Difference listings
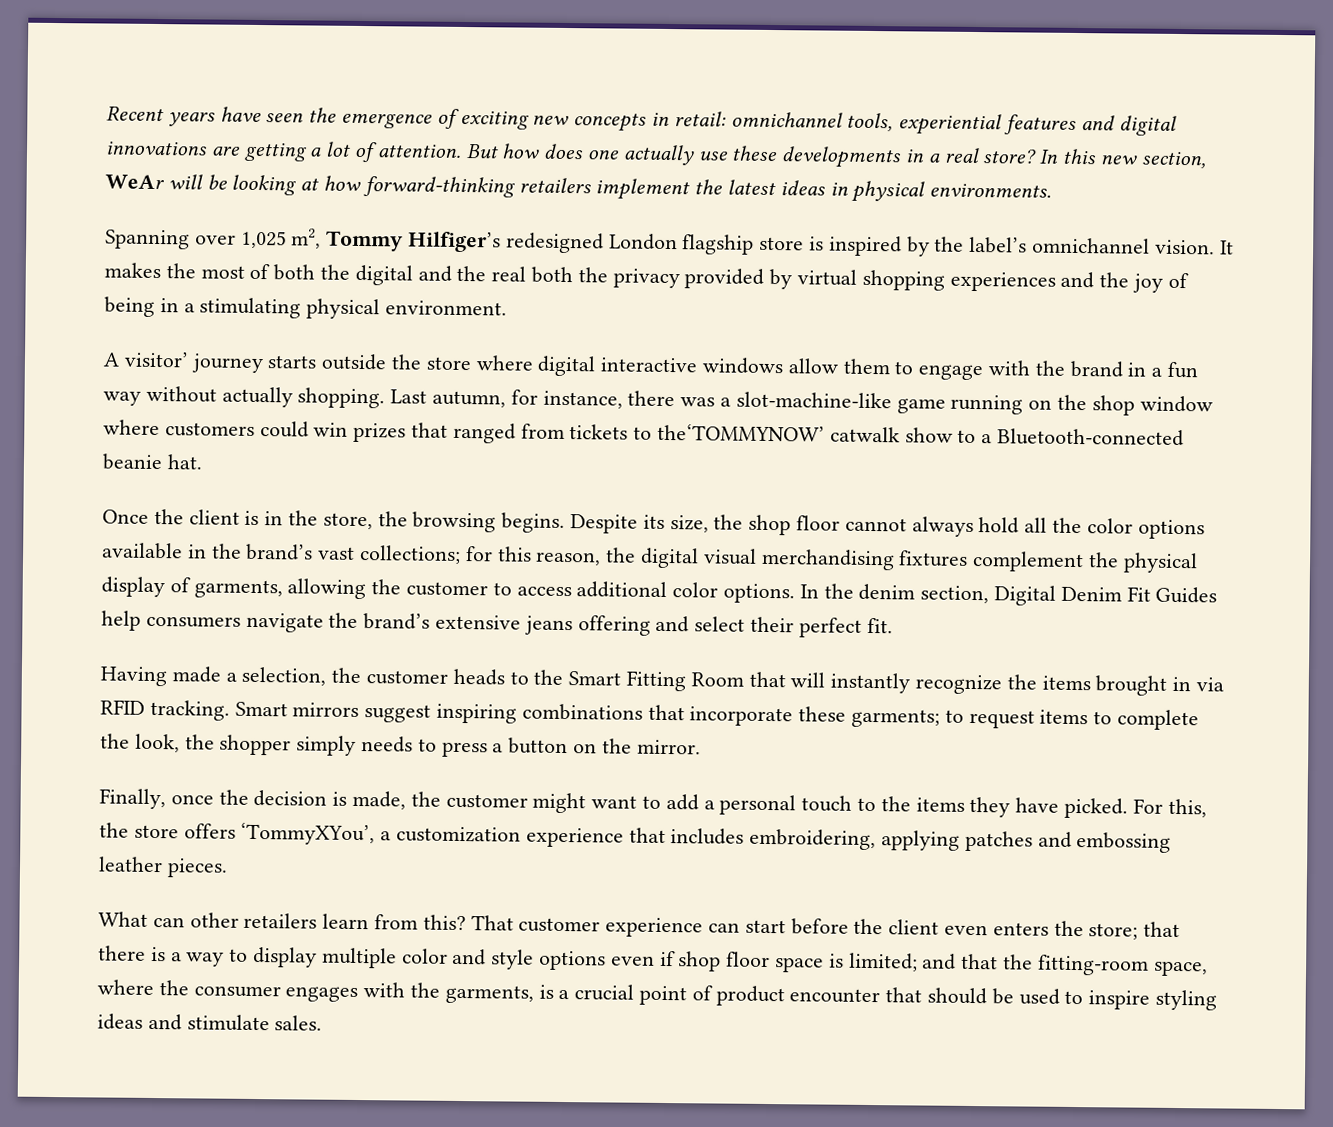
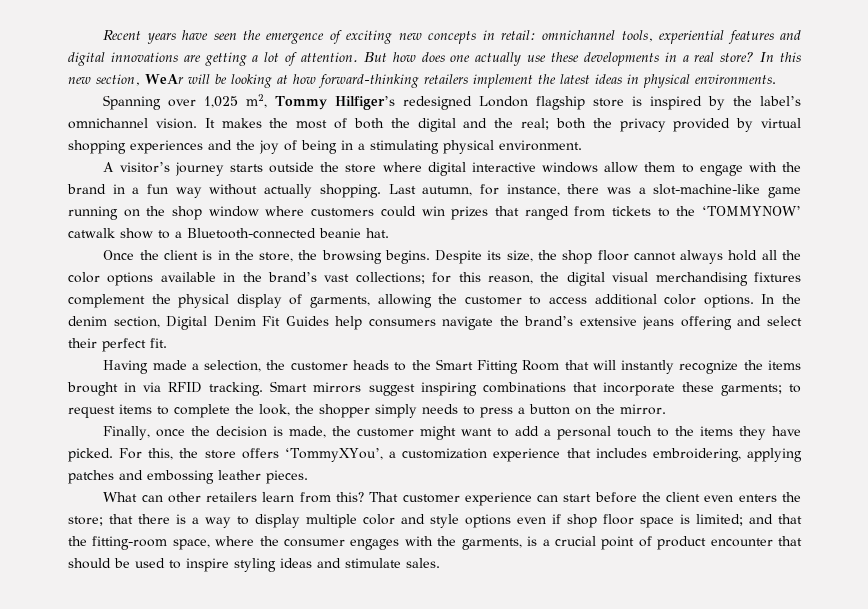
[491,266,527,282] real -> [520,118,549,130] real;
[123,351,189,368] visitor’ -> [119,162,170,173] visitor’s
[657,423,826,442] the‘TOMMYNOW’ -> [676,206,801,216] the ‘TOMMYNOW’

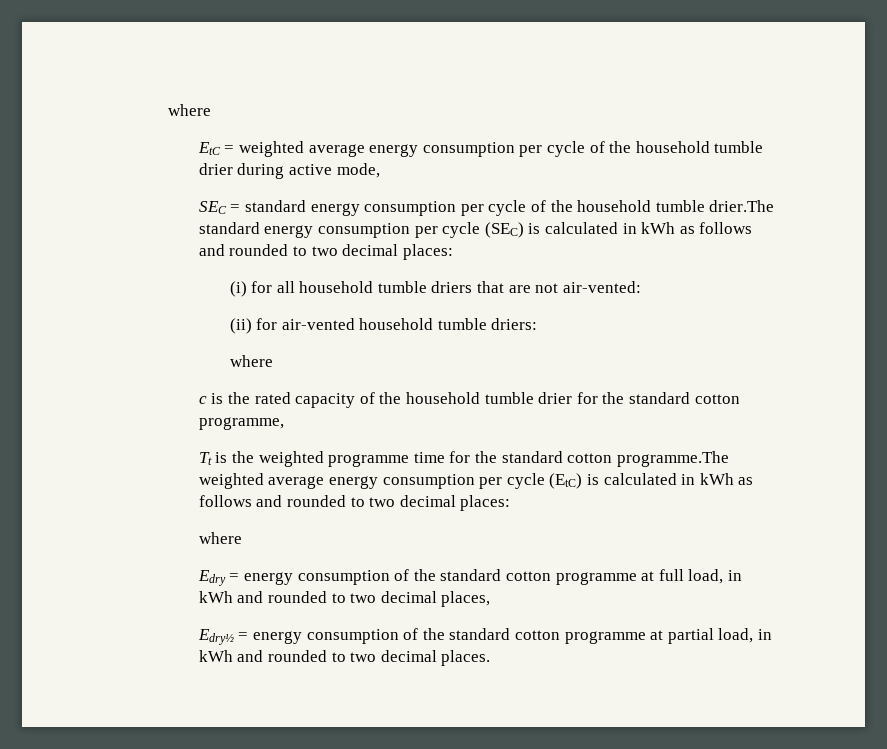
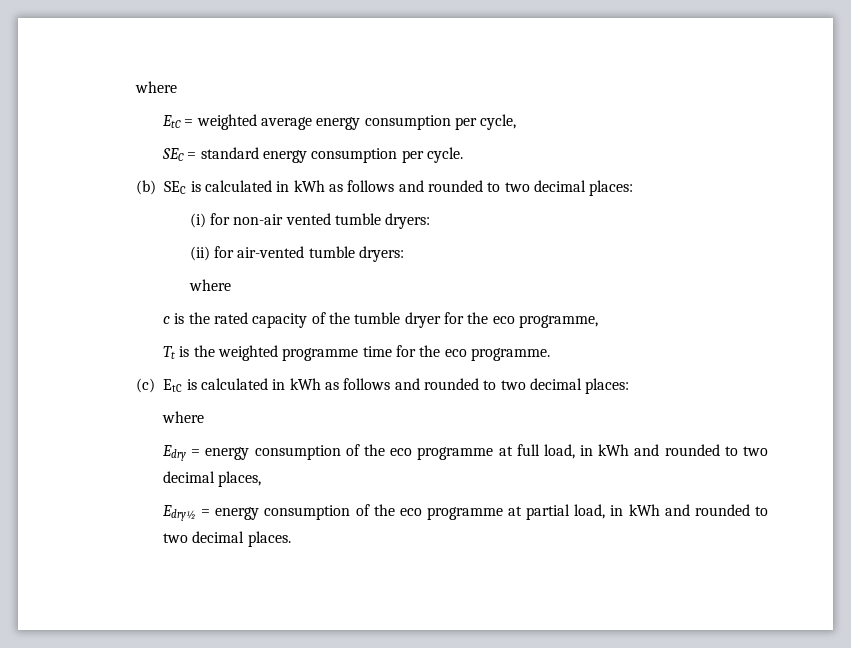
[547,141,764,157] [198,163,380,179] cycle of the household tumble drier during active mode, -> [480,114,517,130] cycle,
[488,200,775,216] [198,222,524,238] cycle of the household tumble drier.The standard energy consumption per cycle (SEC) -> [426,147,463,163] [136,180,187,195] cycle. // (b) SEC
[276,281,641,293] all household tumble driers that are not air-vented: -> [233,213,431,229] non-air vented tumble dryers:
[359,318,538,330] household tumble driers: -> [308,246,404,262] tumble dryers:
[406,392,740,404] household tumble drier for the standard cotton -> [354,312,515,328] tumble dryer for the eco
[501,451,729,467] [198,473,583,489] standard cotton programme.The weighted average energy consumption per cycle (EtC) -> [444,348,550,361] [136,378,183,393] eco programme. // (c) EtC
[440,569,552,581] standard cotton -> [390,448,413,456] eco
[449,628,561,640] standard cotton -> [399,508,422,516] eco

### REQUEST
Look over the data above and show each line that contains "cotton".

### THE ANSWER
[406,392,740,404] household tumble drier for the standard cotton -> [354,312,515,328] tumble dryer for the eco
[501,451,729,467] [198,473,583,489] standard cotton programme.The weighted average energy consumption per cycle (EtC) -> [444,348,550,361] [136,378,183,393] eco programme. // (c) EtC
[440,569,552,581] standard cotton -> [390,448,413,456] eco
[449,628,561,640] standard cotton -> [399,508,422,516] eco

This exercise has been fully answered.